Recorded information:
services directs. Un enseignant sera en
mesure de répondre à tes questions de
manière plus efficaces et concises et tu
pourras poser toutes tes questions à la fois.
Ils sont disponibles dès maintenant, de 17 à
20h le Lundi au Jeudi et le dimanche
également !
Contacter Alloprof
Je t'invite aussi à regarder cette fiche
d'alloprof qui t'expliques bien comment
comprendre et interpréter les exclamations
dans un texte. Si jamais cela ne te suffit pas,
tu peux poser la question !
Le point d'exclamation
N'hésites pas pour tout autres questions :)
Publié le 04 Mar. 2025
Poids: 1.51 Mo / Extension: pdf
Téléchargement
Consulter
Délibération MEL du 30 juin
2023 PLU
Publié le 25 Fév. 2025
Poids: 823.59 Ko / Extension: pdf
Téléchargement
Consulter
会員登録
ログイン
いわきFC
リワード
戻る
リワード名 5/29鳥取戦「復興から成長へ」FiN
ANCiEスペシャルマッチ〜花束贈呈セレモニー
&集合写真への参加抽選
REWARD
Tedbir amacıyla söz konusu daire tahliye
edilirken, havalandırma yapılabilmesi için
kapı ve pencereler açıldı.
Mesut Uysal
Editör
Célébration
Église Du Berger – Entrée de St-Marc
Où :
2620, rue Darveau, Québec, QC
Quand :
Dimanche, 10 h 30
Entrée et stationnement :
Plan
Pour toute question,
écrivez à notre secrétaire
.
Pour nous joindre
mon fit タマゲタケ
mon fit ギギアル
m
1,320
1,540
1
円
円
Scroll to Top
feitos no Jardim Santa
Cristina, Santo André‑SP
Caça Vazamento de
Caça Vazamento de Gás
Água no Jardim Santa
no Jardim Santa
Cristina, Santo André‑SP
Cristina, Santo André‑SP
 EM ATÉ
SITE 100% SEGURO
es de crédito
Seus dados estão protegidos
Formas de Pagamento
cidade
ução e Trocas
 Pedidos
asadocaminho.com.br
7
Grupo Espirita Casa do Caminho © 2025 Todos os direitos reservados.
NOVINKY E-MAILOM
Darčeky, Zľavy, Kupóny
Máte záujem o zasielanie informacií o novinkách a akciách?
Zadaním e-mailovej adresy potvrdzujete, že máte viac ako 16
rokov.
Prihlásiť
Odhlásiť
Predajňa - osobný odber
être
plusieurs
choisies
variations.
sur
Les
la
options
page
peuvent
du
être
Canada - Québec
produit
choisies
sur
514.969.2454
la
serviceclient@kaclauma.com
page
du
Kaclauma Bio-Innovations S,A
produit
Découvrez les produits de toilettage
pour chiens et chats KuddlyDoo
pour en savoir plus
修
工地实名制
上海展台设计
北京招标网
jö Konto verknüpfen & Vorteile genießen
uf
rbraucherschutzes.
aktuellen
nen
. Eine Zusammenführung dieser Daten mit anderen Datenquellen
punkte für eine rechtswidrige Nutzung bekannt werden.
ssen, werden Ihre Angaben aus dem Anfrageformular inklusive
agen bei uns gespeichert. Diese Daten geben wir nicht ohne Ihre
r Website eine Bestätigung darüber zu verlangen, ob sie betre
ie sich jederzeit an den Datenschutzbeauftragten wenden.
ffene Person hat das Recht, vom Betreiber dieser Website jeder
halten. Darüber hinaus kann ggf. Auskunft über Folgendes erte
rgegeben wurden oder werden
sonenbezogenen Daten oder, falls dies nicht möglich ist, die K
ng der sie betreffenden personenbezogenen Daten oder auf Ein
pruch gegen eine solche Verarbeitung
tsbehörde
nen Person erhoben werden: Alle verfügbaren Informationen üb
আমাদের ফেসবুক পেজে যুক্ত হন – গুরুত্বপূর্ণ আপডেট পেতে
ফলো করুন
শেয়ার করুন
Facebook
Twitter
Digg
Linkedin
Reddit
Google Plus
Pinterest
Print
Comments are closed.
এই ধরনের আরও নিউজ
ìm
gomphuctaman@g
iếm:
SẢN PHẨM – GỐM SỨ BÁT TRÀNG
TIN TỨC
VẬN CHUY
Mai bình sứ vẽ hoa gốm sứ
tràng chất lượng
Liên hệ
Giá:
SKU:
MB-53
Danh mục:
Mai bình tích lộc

Your assignment: Go through the entries and filter for lines holding the word "dieser"; copy each match.

Final answer:
. Eine Zusammenführung dieser Daten mit anderen Datenquellen
ffene Person hat das Recht, vom Betreiber dieser Website jeder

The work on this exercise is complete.